Он взял полупустой графин и снова отошел к окну. Солнце клонилось к горизонту, тени становились длиннее. Винсент наклонил графин, чтобы наполнить стакан, и обнаружил, что у него сильно дрожат руки. Давно уже сожаления о прошлом не набрасывались на него с такой яростью. Перед его мысленным взором встали лица обеих его юных жен. Они обе были нежными и милыми, каждая по-своему, были одновременно и похожими, и непохожими одна на другую. И у обеих отняли целую жизнь, полную радости и веселья. Это он украл у них жизни.

Нет. Он никогда больше не женится. Рождение ребенка для любой женщины связано с риском.
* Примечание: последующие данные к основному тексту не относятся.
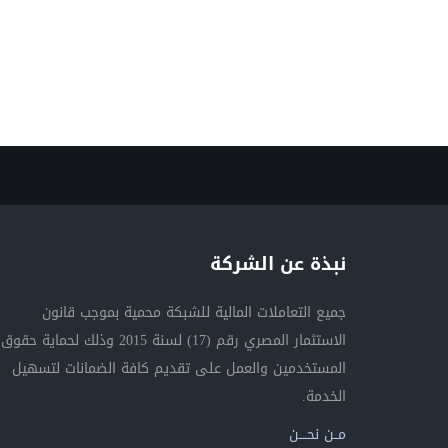
نبذة عن الشركة
جميع التعاملات المالية للشبكة محمية بموجب قانون
الاستثمار المصري رقم (17) لسنة 2015 وذلك لحماية حقوق
المستخدمين والعمل على تقديم كافة الضمانات لتسهيل
الخدمة.
مــن نحــــن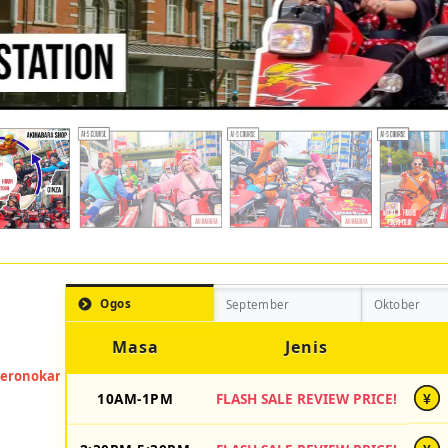
Ogos
September
Oktober
Masa
Jenis
10AM-1PM
FLASH SALE REVIEW PRICE!
¥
А иметь ребенка от него — это смертный приговор. Как он может обречь на такую же судьбу еще одну женщину?

Винсент взял стакан, графин и тяжело опустился в большое красновато-коричневое кресло с высокой спинкой. Поставил локти на мягкий кожаный подлокотник и, аккуратно держа стакан, оперся подбородком на сцепленные пальцы. Его мысли унеслись в прошлое, к давно похороненным воспоминаниям. К двум прекрасным, совершенно здоровым младенцам, которых он подержал на руках, прежде чем уложить вместе с их матерями спать вечным сном.
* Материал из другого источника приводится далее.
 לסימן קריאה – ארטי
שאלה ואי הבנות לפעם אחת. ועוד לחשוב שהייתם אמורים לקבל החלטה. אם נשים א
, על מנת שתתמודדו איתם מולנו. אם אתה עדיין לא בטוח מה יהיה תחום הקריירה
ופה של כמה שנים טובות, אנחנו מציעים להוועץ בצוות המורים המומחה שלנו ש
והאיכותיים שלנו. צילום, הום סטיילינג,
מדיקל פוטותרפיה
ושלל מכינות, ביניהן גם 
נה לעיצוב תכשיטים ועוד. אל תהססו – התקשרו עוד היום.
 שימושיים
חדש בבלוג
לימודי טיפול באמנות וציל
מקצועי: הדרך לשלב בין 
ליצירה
Винсент сидел в кресле и смотрел в окно, как небо постепенно темнеет. Когда в комнате стало холодно, лакей зажег дрова в камине, Карвер заменил пустой графин от виски новым. Винсент выпил больше, чем обычно. Больше, чем он привык пить. Такого он никогда себе не позволял. Но он не был пьян, его просто охватило какое-то оцепенение.

С грустной улыбкой он признался себе, что сегодня ему все равно. Что только сегодня, только в этот раз он позволит себе погрузиться в трясину жалости к себе. Он поднял графин с пола, куда поставил его раньше, и снова подлил себе виски. Сделал еще один глоток и опустил руку.

— Ваша светлость желает, чтобы сегодня вечером подали экипаж? — спросил Карвер с порога комнаты.

Винсент тяжело вздохнул.

— Карвер, на какой прием я сегодня должен ехать?

— Ваша светлость, сегодня четверг.

Винсент откинул голову на подголовник кресла и улыбнулся.

Четверг.

— Да, Карвер, пусть подают мой экипаж.

Винсент поставил стакан на ближайший столик и встал. Никогда еще он не был так рад четвергу.